Elle l’a traitée de mendiante… sans savoir que toute la propriété lui appartenait

Théodora referma doucement la porte du bureau.

Andréas se tenait devant elle.

— Maman… pourquoi Lydia disait-elle que cette maison allait devenir la sienne ?

Théodora posa son téléphone sur le bureau.

— Écoute.

Elle lança l’enregistrement.

La voix de Lydia remplit la pièce.

— Après le mariage, Andréas signera. Ensuite, sa mère ne pourra plus rien empêcher.

Le visage de son fils se décomposa.

— Signer quoi ?

Théodora ouvrit le coffre dissimulé derrière une bibliothèque.

Elle en sortit plusieurs documents.

— Cette demeure appartient à une société familiale. Et j’en possède toutes les parts.

Andréas resta stupéfait.

Il avait grandi ici, mais sa mère lui avait toujours expliqué qu’il hériterait seulement après sa mort.

— Lydia pense que tu en es déjà propriétaire, poursuivit-elle.

— Pourquoi ?

— Voilà ce que j’aimerais savoir.

Ils décidèrent de ne rien révéler immédiatement.

Pendant la réception, Andréas demanda discrètement à Lydia de lui montrer les documents qu’elle voulait lui faire signer après leur mariage.

Elle hésita.

Puis elle lui remit un dossier en prétendant qu’il s’agissait simplement d’organiser leurs finances communes.

Théodora le photographia.

Son avocat confirma leurs soupçons quelques minutes plus tard.

Le dossier contenait une procuration extrêmement large.

Une fois signée, Lydia aurait pu agir au nom d’Andréas dans plusieurs opérations financières.

Mais le document le plus inquiétant concernait la demeure.

Lydia avait déjà préparé une demande de transfert de propriété.

La signature de Théodora apparaissait au bas de la page.

Elle était fausse.

— Elles ont falsifié ma signature, murmura Théodora.

Andréas devint livide.

Il voulait immédiatement confronter sa fiancée.

Sa mère l’arrêta.

— Pas encore.

Elle retourna dans le jardin.

Ses vêtements avaient changé, mais ses cheveux étaient encore humides.

Les invités se turent lorsqu’elle apparut.

Lydia s’approcha avec un sourire nerveux.

— Théodora, je voudrais m’excuser pour ce malentendu.

— Un malentendu ?

— Je ne savais pas que vous étiez la mère d’Andréas.

Théodora la regarda longuement.

— Voilà précisément le problème.

Elle prit un verre posé sur une table.

— Tu crois que la dignité d’une personne dépend de son nom, de ses vêtements ou de son compte bancaire.

Lydia pâlit.

Sa mère intervint.

— Nous pouvons régler cela en famille.

— Certainement.

Théodora fit signe à son avocat, qui attendait près de la maison.
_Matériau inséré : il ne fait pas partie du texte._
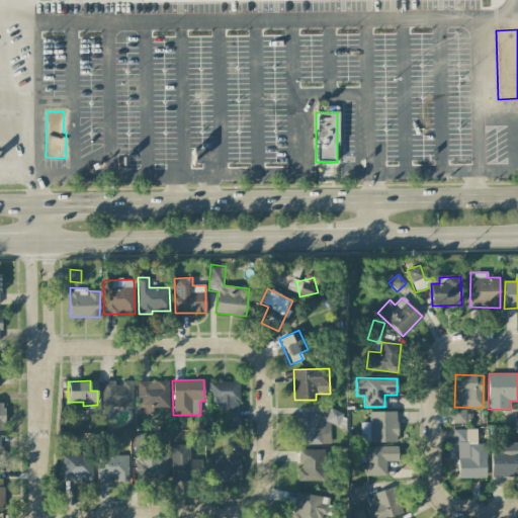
[(133,380),(121,381),(121,382),(101,382),(102,408),(133,407),(133,380)]
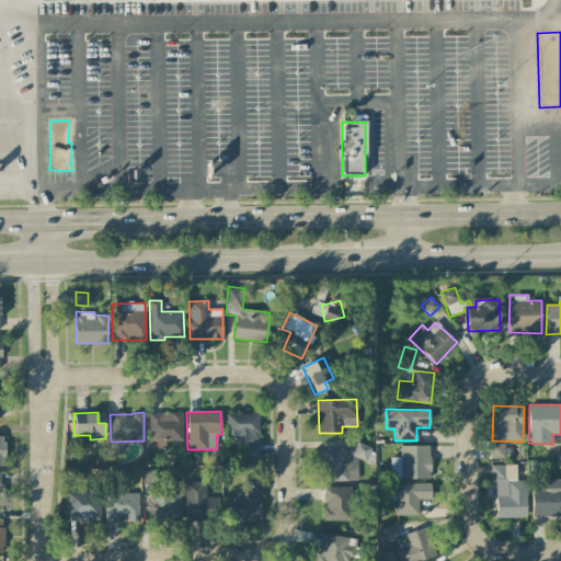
[(182,413),(148,413),(149,448),(165,448),(165,442),(182,441),(182,413)]
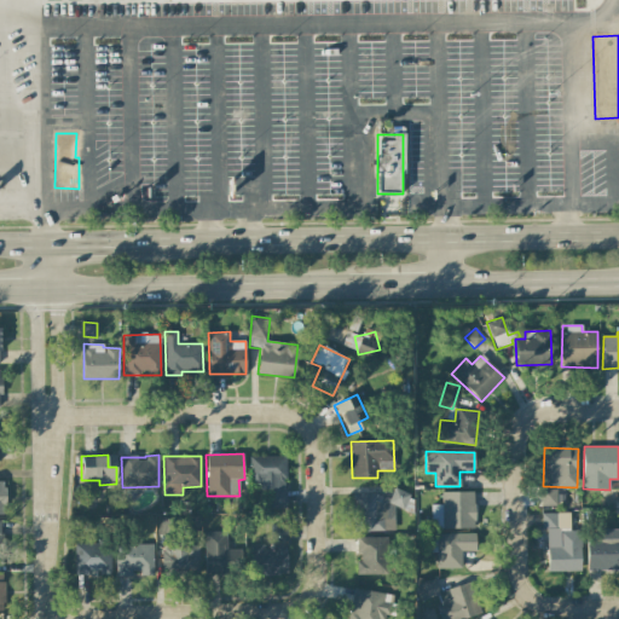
[(270,486),(271,509),(287,509),(284,456),(250,457),(250,487),(270,486)]
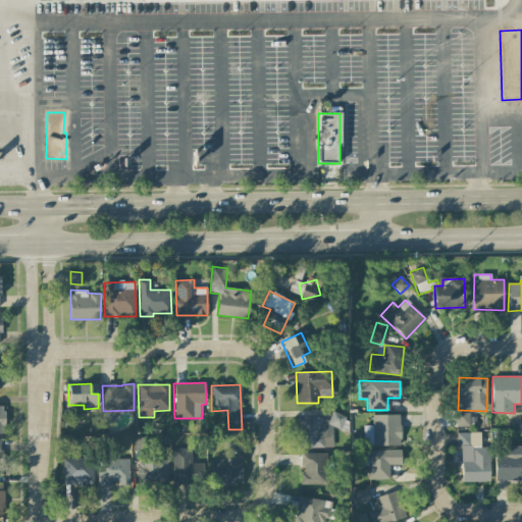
[(469,412),(457,413),(457,427),(470,426),(469,412)]
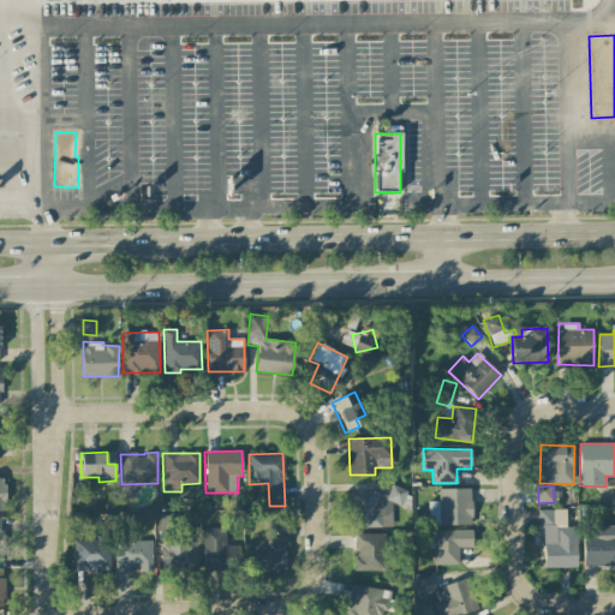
[(351,527),(381,527),(381,517),(392,517),(392,505),(404,505),(404,488),(389,489),(389,491),(350,491),(351,527)]
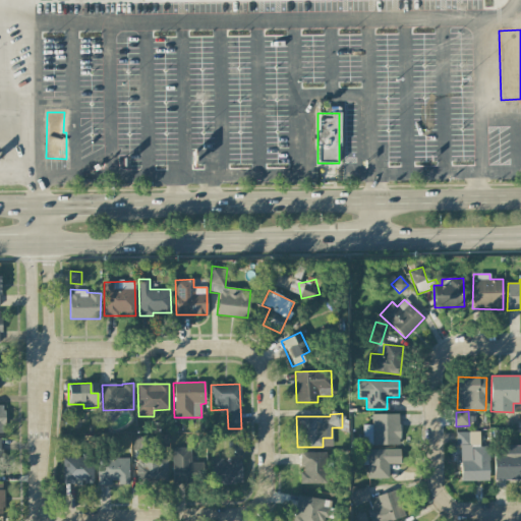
[(371,414),(372,445),(400,445),(399,414),(371,414)]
Il s’avança avec le dossier.

— Commençons donc par cette signature falsifiée.

Le silence fut immédiat.

Andréas regarda Lydia.

— Tu voulais vraiment que je signe ça après notre mariage ?

— Ta mère essaie de nous séparer !

— Réponds.

Lydia resta silencieuse.

Sa mère tenta de quitter le jardin.

Deux agents, appelés discrètement par l’avocat, l’attendaient déjà près du portail.
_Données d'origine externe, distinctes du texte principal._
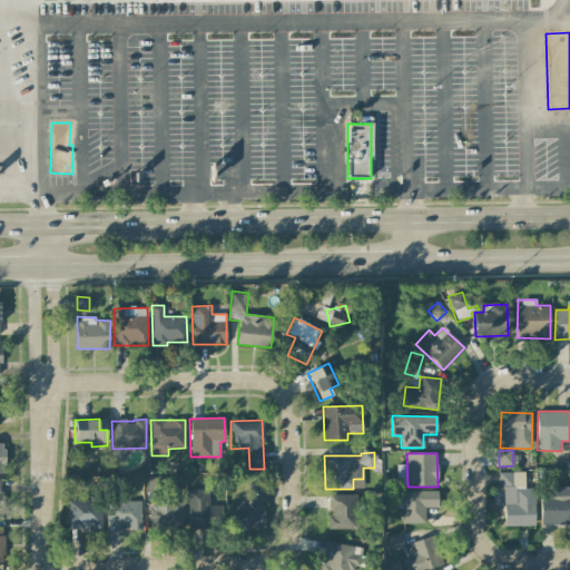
[(524,472),(502,472),(503,527),(536,526),(534,489),(524,489),(524,472)]
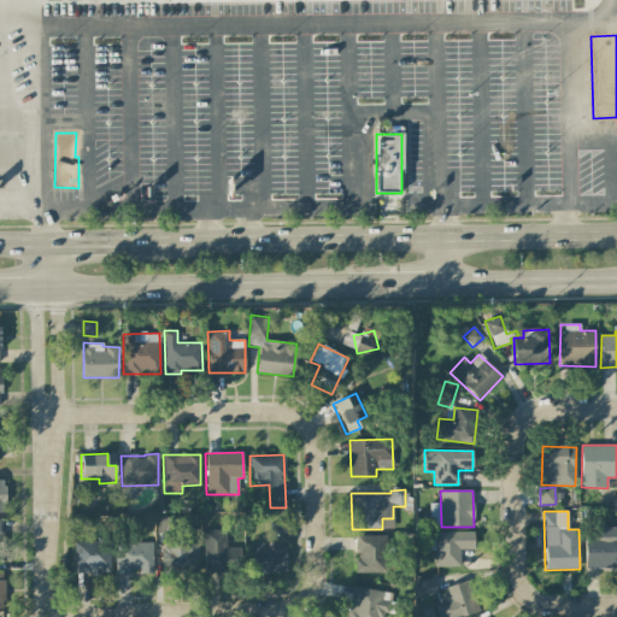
[(286,573),(286,523),(269,523),(269,545),(250,545),(251,573),(286,573)]
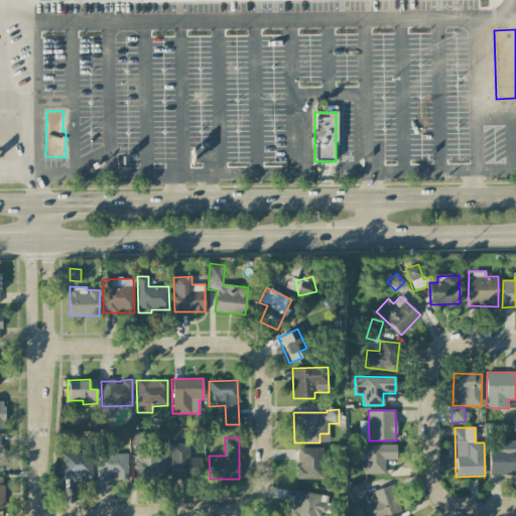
[(515,440),(490,441),(490,476),(515,475),(515,440)]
L’enquête qui suivit révéla que les deux femmes avaient accumulé d’importantes dettes.

Elles avaient découvert la valeur réelle du patrimoine de Théodora plusieurs mois auparavant.

Le mariage devait leur permettre d’approcher progressivement les biens familiaux.

Lydia n’avait jamais imaginé que la vieille femme en tablier qu’elle humiliait était précisément celle dont elle convoitait la fortune.

Andréas annula les fiançailles.

Mais Théodora ne considéra pas cela comme une victoire.

— Je suis désolé de ne pas avoir vu qui elle était, lui dit-il quelques jours plus tard.

Sa mère secoua la tête.

— Ce qui m’inquiète davantage, c’est que tu ne savais pas comment elle traitait les gens lorsqu’elle pensait qu’ils ne pouvaient rien lui apporter.

Andréas n’oublia jamais cette phrase.

Théodora conserva l’enregistrement.

Pas pour écouter encore l’humiliation.

Mais pour se rappeler le moment exact où Lydia avait révélé son véritable caractère.

Car il est facile de respecter quelqu’un lorsqu’on connaît son pouvoir.

La vraie nature d’une personne apparaît souvent dans la manière dont elle traite ceux qu’elle croit sans défense.